The invitation is a pretext, however, to break up Matt and Craig. Kelvin offers Craig a job doing "market research" (meaning travelling around Northern England with several others, buying copies of Paula's and ZKC's new single to manipulate the pop charts) to keep him away from Matt for several weeks. He also aims Jamie, a member of ZKC, at Craig, who has a drunken one-night stand with him the night before he leaves for his job. While Craig is away, Matt learns about his fling with Jamie. Paula also acts to keep them apart, refusing to give Matt his messages from Craig.

Craig returns to London the night of a music awards show at which Paula and ZKC are scheduled to perform. Matt confronts Craig but forgives him, then has to calm down Paula, who's terrified of performing live, and Jamie. Kelvin tells Craig that he won't be needed any longer for "market research." Jamie and Matt have had a previous fling as well and, while high on cocaine, they start making out. Craig catches them and storms out. Matt catches up to him and Craig asks him to leave with him right then. Matt hesitates and Craig leaves.

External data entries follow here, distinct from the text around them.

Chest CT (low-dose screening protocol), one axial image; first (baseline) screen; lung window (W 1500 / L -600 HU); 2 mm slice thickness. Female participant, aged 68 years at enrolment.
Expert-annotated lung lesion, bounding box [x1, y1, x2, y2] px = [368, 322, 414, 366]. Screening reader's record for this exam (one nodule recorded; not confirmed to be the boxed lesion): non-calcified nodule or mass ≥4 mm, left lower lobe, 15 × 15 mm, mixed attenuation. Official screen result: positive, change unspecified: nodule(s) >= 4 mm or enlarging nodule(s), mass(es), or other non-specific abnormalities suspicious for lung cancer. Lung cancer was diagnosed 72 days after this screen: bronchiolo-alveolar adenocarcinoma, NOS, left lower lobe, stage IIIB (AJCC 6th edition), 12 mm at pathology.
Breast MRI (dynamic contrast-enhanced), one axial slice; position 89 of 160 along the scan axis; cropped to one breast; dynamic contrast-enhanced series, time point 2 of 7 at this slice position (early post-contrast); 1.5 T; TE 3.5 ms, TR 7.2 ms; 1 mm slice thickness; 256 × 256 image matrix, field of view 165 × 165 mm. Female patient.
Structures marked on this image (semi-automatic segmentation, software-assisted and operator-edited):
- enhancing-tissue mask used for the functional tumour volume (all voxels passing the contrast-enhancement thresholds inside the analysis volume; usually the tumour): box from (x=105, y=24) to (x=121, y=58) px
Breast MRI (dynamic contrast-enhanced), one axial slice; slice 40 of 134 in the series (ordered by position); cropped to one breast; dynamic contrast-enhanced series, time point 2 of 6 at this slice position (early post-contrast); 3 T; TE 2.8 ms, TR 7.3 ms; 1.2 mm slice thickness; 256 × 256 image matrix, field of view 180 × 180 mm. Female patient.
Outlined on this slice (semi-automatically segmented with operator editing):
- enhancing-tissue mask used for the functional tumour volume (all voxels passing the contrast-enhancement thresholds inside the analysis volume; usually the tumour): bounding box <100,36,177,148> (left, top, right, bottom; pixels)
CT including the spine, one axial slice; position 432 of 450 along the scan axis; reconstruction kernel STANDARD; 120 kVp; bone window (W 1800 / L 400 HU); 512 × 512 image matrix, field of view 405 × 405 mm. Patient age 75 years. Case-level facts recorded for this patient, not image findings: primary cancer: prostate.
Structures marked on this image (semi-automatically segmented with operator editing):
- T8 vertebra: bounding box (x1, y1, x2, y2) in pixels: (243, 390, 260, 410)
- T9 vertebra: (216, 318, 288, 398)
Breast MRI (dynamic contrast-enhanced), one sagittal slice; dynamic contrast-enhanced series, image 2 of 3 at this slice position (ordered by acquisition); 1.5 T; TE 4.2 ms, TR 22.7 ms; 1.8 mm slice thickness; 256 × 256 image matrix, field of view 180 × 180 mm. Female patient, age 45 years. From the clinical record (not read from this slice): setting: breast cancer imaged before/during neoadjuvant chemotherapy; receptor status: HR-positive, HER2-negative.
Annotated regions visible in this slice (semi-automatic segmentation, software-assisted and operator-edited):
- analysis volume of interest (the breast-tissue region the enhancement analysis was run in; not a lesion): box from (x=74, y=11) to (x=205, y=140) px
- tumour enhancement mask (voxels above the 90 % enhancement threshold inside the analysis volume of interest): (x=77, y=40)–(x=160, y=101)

Craig returns to Blackpool and agrees to take the fight. Matt, preparing for the club opening, decides to go to Blackpool after him. Kelvin fires him from the club and the record company. Matt meets Craig's brother Tony, who figures out the nature of their relationship. Tony, who just wants Craig to be happy, helps Matt find him, finally tracking him down at the fight. Craig loses badly, but he's bet all the money he made in London against himself and makes a big payday. Matt and Craig decide to give it another go.

==Cast==
- Steve Bell as Craig
- Ian Rose as Matt
- Roger Daltrey as Kelvin
- Dani Behr as Paula
- Jude Alderson as Gloria
- Emile Charles as Aylon
- Chris Hargreaves (billed as Christopher Hargreaves) as Tony, Craig's Brother
- Paul Broughton as Minto
- P.J. Nicholas as Jamie
- Sean Simpson as Jack
- Charlie Caine as Terry, DJ
- Stephen Burke as Luke
- Dickon Tolson as Dirty Dave
- Chris Ross as Andy
- Tony Van Silva as Fight Loser
- Suzy King as Amy
- Ursula Lea as Sonya
- Suzanne Hall as Train Girl
- Jason Redshaw as Dancer in nightclub

==DVD release==
Like It Is was released on Region 1 DVD on 7 August 1999. It was re-released 19 May 2004, along with The Wolves of Kromer and Boyfriends in a box set entitled The Best of Gay Britain.